I honestly never knew she wasn’t. And still today I don’t think she wasn’t. She just needed some help coming around. Her lungs were pretty full of meconium and she was literally just ripped from my body. They finally brought her to me and I heard “she’s pinking up so much better now that she's on mom.”

I couldn’t see her very well, because after 3 hours of pushing my vision was all blurry, but I was still so happy she was here. There was so much panic around me, but I never felt that. Not even once. It wasn’t until I learned later why shoulder dystocia is so scary for the birth team - worries about the baby, and of course litigation. 

The next day, my midwife visited and told me how powerful I was to do all of that. She even said “just so you know, I believe if you had one more push, you would have had her out.”

I’ve held onto that. I get why they intervened, but also I don’t. She was delivered in just over a minute. There was plenty of time for them to help me get her out on my own. 

In the process of delivery, I was severely torn, and she was hurt. We didn’t know it at the time, she had some really bad neck pain from all of it. 

If there’s any trauma I experience in all of it, it’s how the doctors spoke to me after. This little babe didn’t come without her own personality and needs, including breath holding at 5 hours old (even today she likes to be first, and dramatic). But it was always the response they had to me.

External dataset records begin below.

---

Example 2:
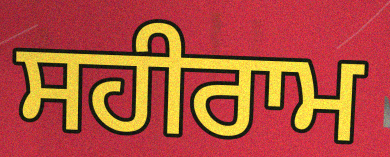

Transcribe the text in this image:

ਸਹੀਰਾਮ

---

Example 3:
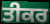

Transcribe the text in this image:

ਤੀਕਰ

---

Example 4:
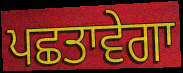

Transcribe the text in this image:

ਪਛਤਾਵੇਗਾ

Being told I was suffocating her while nursing (when she was breath holding), being told I had a fickle baby (when she was in severe pain), being treated like the birth was a complete disaster when it just happened the way it happened. 

I know that the hospital reviewed my case, they had to as they do with any complications. But she was ok and I was ok. We needed more time to heal than usual, which is where the problems came in. When we didn’t fit the typical trajectory, we were poked and prodded, and even scolded. 

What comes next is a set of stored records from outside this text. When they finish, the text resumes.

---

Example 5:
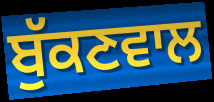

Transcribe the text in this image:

ਬੁੱਕਣਵਾਲ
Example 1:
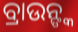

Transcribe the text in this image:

ବ୍ରାଉନ୍ଙ୍କ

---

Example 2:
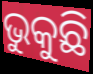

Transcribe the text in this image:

ଭୁକୁଛି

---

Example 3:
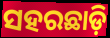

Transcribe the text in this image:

ସହରଛାଡ଼ି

But there is still some magic. 

When I was 20 weeks pregnant, I had a dream that I was sitting on a labor table all alone. I was having my baby but she was stuck and I kept yelling for a specific doctor. Well, he’s the one that was there that day. He was there when she was indeed stuck and he was one of the team members who helped her get unstuck. 

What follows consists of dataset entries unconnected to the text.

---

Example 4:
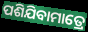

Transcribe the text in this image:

ପଶିଯିବାମାତ୍ରେ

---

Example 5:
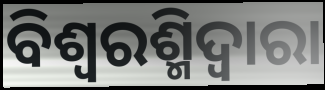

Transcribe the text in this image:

ବିଶ୍ୱରଶ୍ମିଦ୍ୱାରା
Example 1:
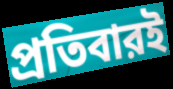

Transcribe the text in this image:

প্রতিবারই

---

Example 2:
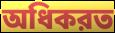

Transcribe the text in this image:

অধিকরত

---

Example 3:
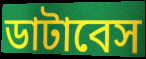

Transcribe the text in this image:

ডাটাবেস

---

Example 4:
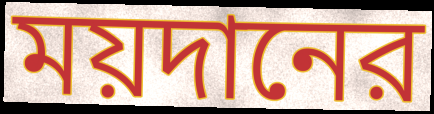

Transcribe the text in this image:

ময়দানের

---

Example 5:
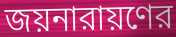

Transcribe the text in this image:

জয়নারায়ণের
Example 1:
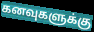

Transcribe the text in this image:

கனவுகளுக்கு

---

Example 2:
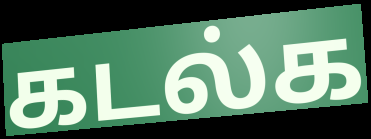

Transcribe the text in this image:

கடல்க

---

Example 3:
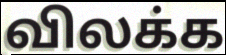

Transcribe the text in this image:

விலக்க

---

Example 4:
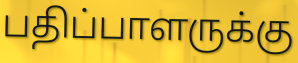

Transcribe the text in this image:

பதிப்பாளருக்கு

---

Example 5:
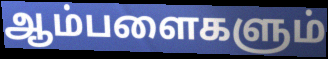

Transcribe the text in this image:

ஆம்பளைகளும்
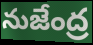
నుజేంద్ర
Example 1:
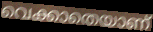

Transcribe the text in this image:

വെക്കാതെയാണ്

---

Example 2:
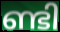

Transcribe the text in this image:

ണ്ടി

(And if you need more magic, he was retired 5 years later but happened to be on call the night my second was born.)

Ten years ago, my first was born. It was complicated, but it was still mine. My second pregnancy and birth experience made me yearn for a more natural experience. But when I look back at my first experience with her, it was natural. It was all of the things I wanted until the end. I’m not sure I could have been prepared for any of what was to come. But I let too many years of being overwhelmed and hurt by the after overshadow the power of her birth. 

This sweet babe came into this world because I baked her a birthday cake, she loved me instantly, and I had never felt like something that happened to me (birthing a baby) was as meant to be as it was in that moment. It was pure joy, pure chaos, pure love, and pure magic.